-- Assignment --
Find the line that contains "730. LOCAL GOVERNMENTS IN INDIA" in the entries below. Output it and each later line exactly, and nothing else.

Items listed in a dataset
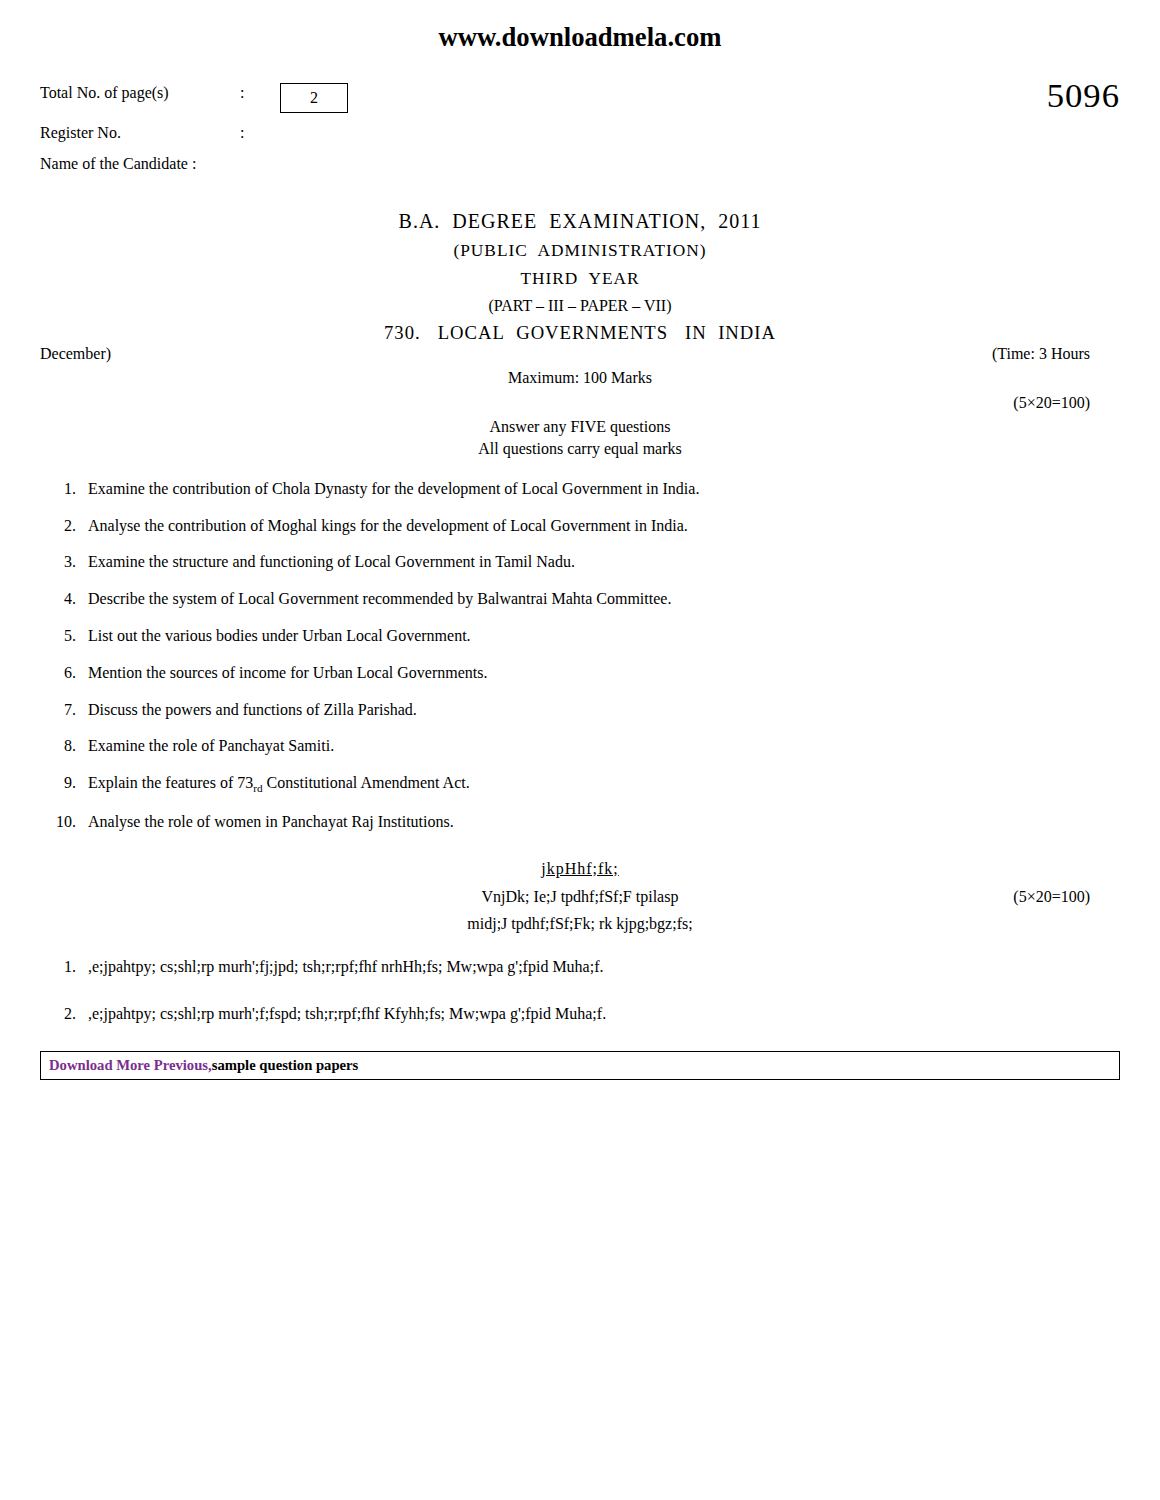www.downloadmela.com
5096
Total No. of page(s) : 2
Register No. :
Name of the Candidate :
B.A. DEGREE EXAMINATION, 2011
(PUBLIC ADMINISTRATION)
THIRD YEAR
(PART – III – PAPER – VII)
730. LOCAL GOVERNMENTS IN INDIA
December) (Time: 3 Hours
Maximum: 100 Marks
(5×20=100)
Answer any FIVE questions
All questions carry equal marks
Examine the contribution of Chola Dynasty for the development of Local Government in India.
Analyse the contribution of Moghal kings for the development of Local Government in India.
Examine the structure and functioning of Local Government in Tamil Nadu.
Describe the system of Local Government recommended by Balwantrai Mahta Committee.
List out the various bodies under Urban Local Government.
Mention the sources of income for Urban Local Governments.
Discuss the powers and functions of Zilla Parishad.
Examine the role of Panchayat Samiti.
Explain the features of 73rd Constitutional Amendment Act.
Analyse the role of women in Panchayat Raj Institutions.
jkpHhf;fk;
VnjDk; Ie;J tpdhf;fSf;F tpilasp (5×20=100)
midj;J tpdhf;fSf;Fk; rk kjpg;bgz;fs;
,e;jpahtpy; cs;shl;rp murh';fj;jpd; tsh;r;rpf;fhf nrhHh;fs; Mw;wpa g';fpid Muha;f.
,e;jpahtpy; cs;shl;rp murh';f;fspd; tsh;r;rpf;fhf Kfyhh;fs; Mw;wpa g';fpid Muha;f.
Download More Previous, sample question papers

-- Written solution --
730. LOCAL GOVERNMENTS IN INDIA
December) (Time: 3 Hours
Maximum: 100 Marks
(5×20=100)
Answer any FIVE questions
All questions carry equal marks
Examine the contribution of Chola Dynasty for the development of Local Government in India.
Analyse the contribution of Moghal kings for the development of Local Government in India.
Examine the structure and functioning of Local Government in Tamil Nadu.
Describe the system of Local Government recommended by Balwantrai Mahta Committee.
List out the various bodies under Urban Local Government.
Mention the sources of income for Urban Local Governments.
Discuss the powers and functions of Zilla Parishad.
Examine the role of Panchayat Samiti.
Explain the features of 73rd Constitutional Amendment Act.
Analyse the role of women in Panchayat Raj Institutions.
jkpHhf;fk;
VnjDk; Ie;J tpdhf;fSf;F tpilasp (5×20=100)
midj;J tpdhf;fSf;Fk; rk kjpg;bgz;fs;
,e;jpahtpy; cs;shl;rp murh';fj;jpd; tsh;r;rpf;fhf nrhHh;fs; Mw;wpa g';fpid Muha;f.
,e;jpahtpy; cs;shl;rp murh';f;fspd; tsh;r;rpf;fhf Kfyhh;fs; Mw;wpa g';fpid Muha;f.
Download More Previous, sample question papers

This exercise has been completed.